O mesmo ocorre sistematicamente na internet, sobretudo em sites e plataformas de mídias sociais, tornando-os ambientes suscetíveis à incidência recorrente de cibercrimes. Conteúdos que vêm se propagando em uma velocidade jamais observada em temporalidades pretéritas, a exemplo das fake news – notícias falsas, que induzem seus receptores à súbita desinformação –, de mensagens que reproduzem discursos de ódio e incitam o racismo, o sexismo, a homofobia e demais atos contra contingentes sociais minoritários, são evidências de como a livre manifestação do pensamento vem ultrapassando as margens estabelecidas pelas leis.

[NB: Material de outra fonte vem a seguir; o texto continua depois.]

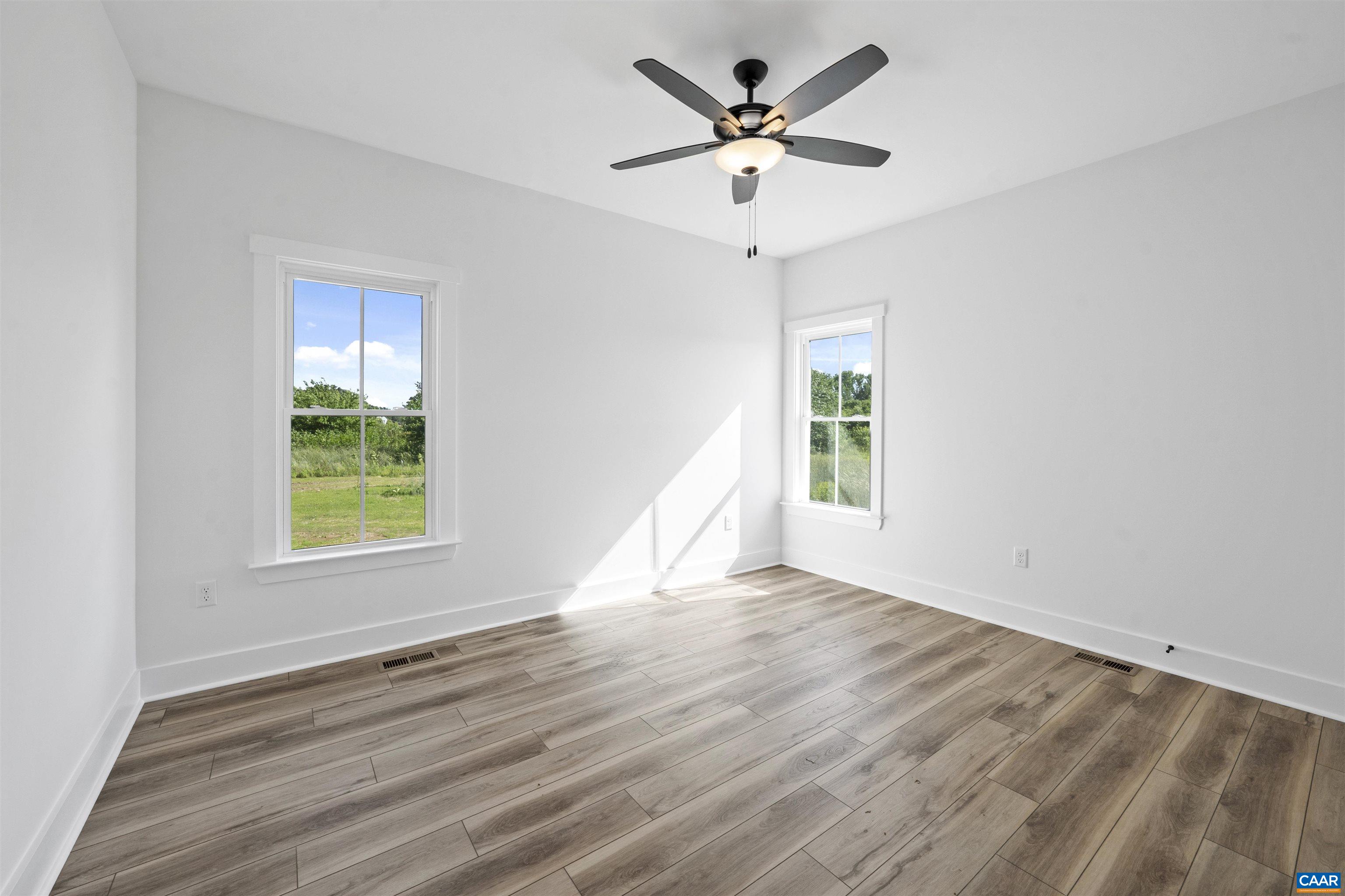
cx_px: 672
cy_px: 448
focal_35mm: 14
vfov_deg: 81.2
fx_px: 523
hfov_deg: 104.3
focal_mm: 14
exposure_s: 1/25
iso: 1250
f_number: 9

Tais conteúdos ilícitos, que em geral apresentam caráter ofensivo e discriminatório, são publicados nas mídias sociais majoritariamente sob anonimato – um dos atributos inibidores do efetivo desenvolvimento de uma sociedade em rede –, ocultando a autêntica identidade da pessoa física responsável por essas postagens na arena digital. Além disso, sua disseminação contínua e massiva promove prejuízos incomensuráveis ao legítimo exercício da liberdade de expressão – e também de imprensa, uma vez que ambos os direitos atuam concomitantemente.

Como exemplo de prática cibernética convertida em abuso de direito está o recente caso de Daniel Silveira, preso por ordem do ministro Alexandre de Moraes, do Supremo Tribunal Federal (STF), por incitar condutas antidemocráticas e, portanto, anticonstitucionais. O motivo da prisão do deputado fluminense – aliado convicto do presidente Jair Bolsonaro – foi a divulgação, em suas redes, de um vídeo no qual ele preconizou abertamente o retorno do Ato Institucional nº 5, uma das mais repressivas ferramentas da ditadura militar que perpetuou durante duas décadas em nosso País, bem como agressões e ataques frequentes aos membros do Supremo.

Objetivando prevenir e erradicar certos tipos de comportamento abusivo na esfera digital, tal como aconteceu com Silveira, é essencial que o Judiciário exerça de imediato seu papel precípuo, julgando os responsáveis por tais condutas ilícitas para ordenar que eles sejam punidos, e que os conteúdos contrários ao verdadeiro direito à liberdade de expressão e opinião estejam indisponíveis na internet. Se respeitar os limites em consonância com os postulados legais e, primordialmente, das Constituições de cada nação, a justiça e a democracia haverão de prevalecer nas sociedades hodiernas.

P. S.: Este jornalista agradece especialmente à advogada Marcela Dalcon de Freitas (OAB/BA 34.221) – professora de Direito Digital do MBA em Marketing Digital e Mídias Sociais do Centro Universitário Jorge Amado (Unijorge), de Salvador, que o orientou na elaboração deste artigo, como requisito para a obtenção do seu excelente resultado na disciplina – por ter lhe autorizado a publicação inédita do conteúdo aqui no blog.